- **TASK DESCRIPTION**: Return the listing below unchanged, but without pictures.
*** GIVEN MATERIAL ***
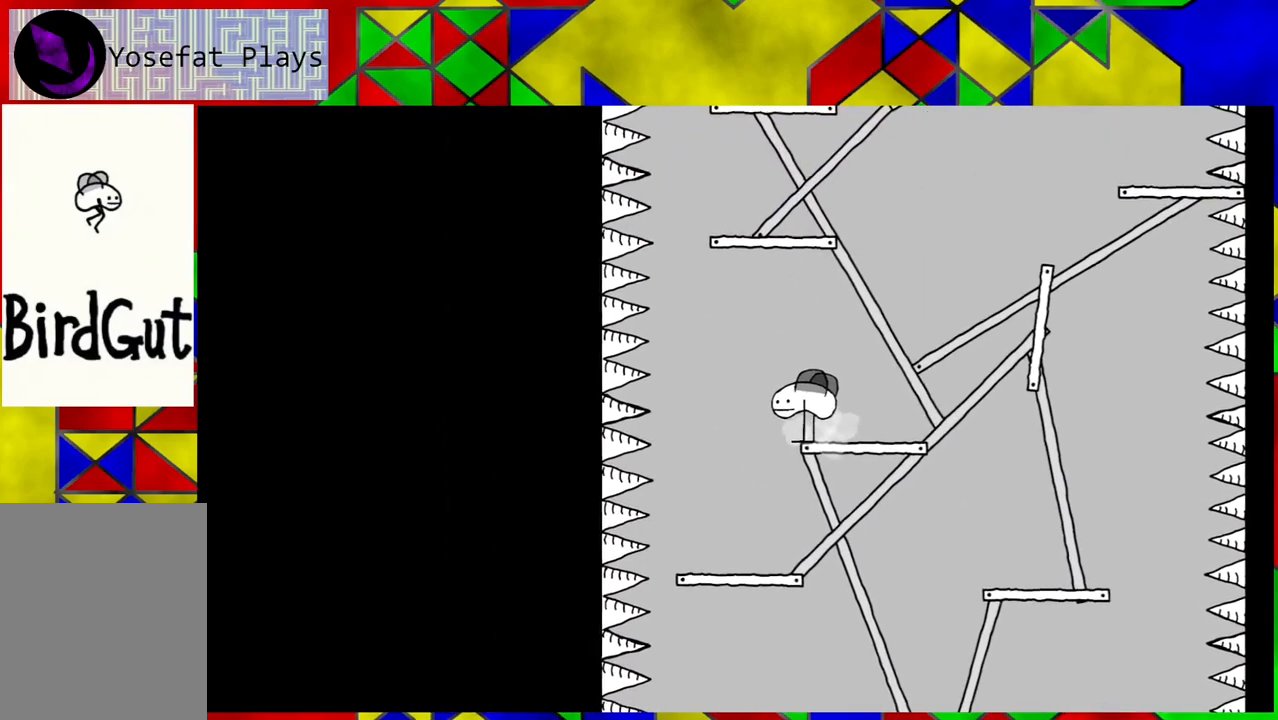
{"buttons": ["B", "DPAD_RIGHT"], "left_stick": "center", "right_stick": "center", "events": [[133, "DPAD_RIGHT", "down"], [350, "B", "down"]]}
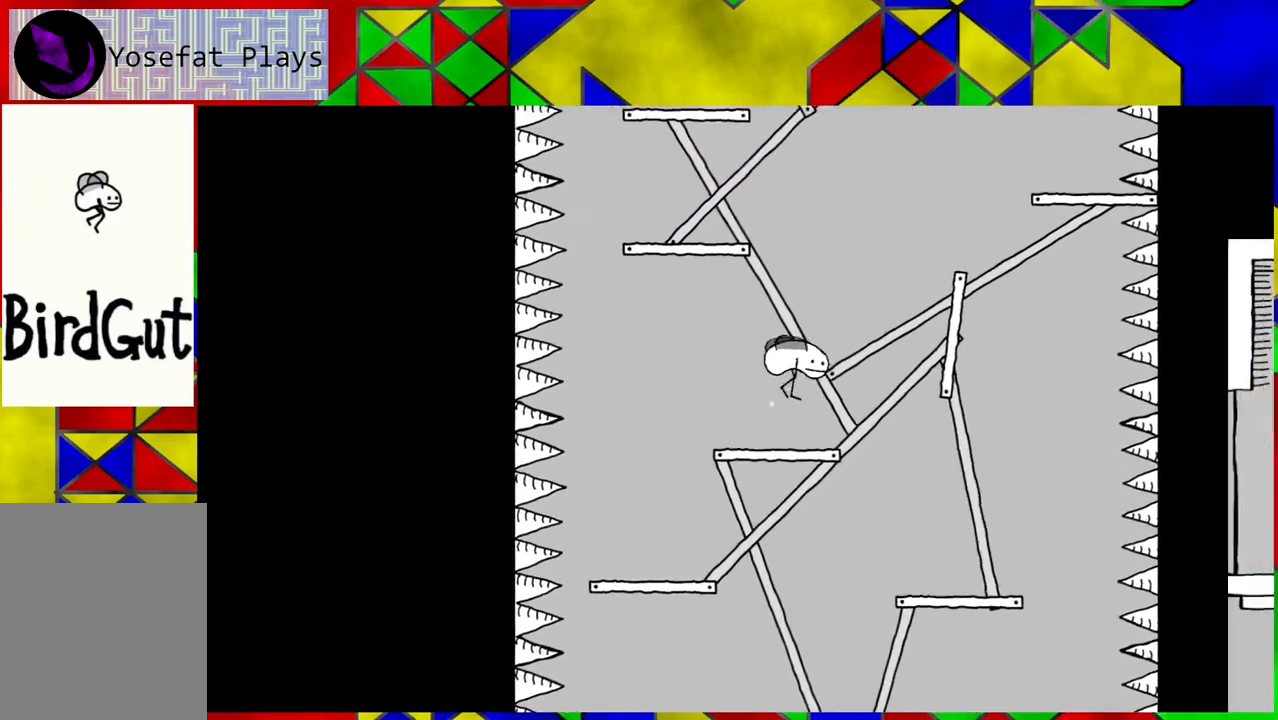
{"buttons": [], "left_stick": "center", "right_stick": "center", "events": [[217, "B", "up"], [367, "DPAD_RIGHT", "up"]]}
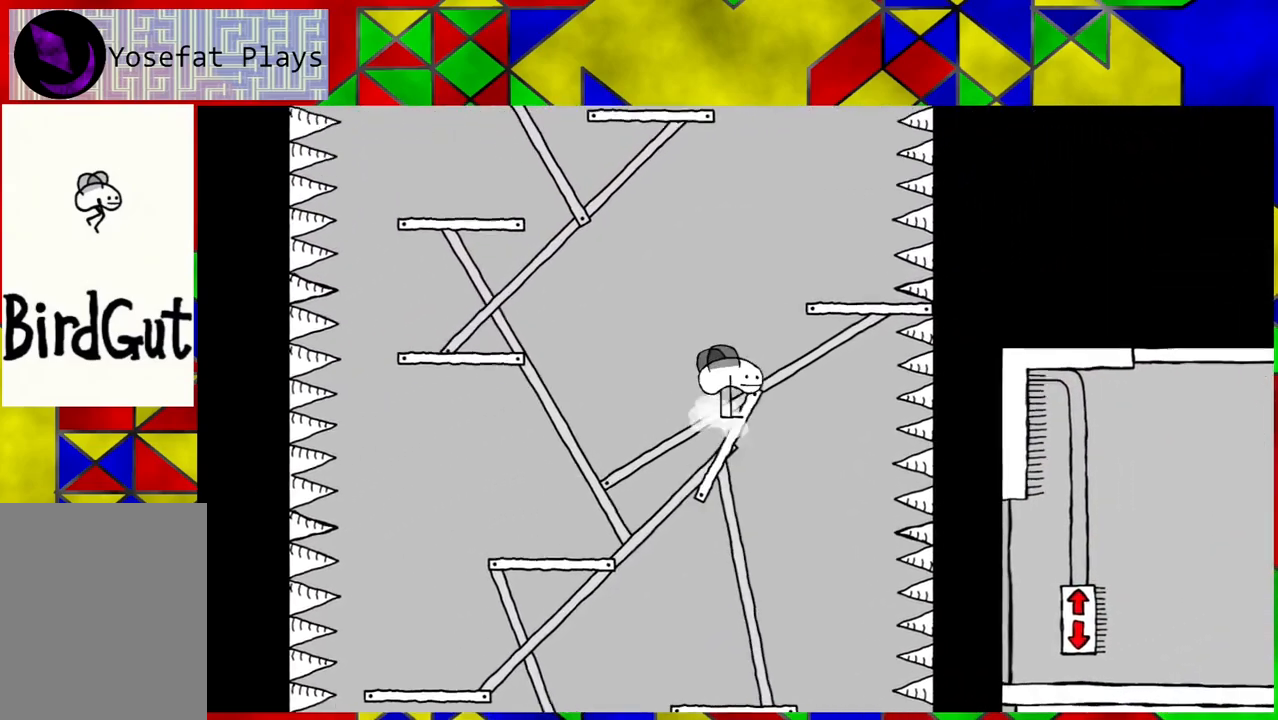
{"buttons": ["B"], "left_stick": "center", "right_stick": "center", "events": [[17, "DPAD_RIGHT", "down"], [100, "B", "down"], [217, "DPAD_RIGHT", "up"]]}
***
- **FINISHED EXERCISE**:
{"buttons": ["B", "DPAD_RIGHT"], "left_stick": "center", "right_stick": "center", "events": [[133, "DPAD_RIGHT", "down"], [350, "B", "down"]]}
{"buttons": [], "left_stick": "center", "right_stick": "center", "events": [[217, "B", "up"], [367, "DPAD_RIGHT", "up"]]}
{"buttons": ["B"], "left_stick": "center", "right_stick": "center", "events": [[17, "DPAD_RIGHT", "down"], [100, "B", "down"], [217, "DPAD_RIGHT", "up"]]}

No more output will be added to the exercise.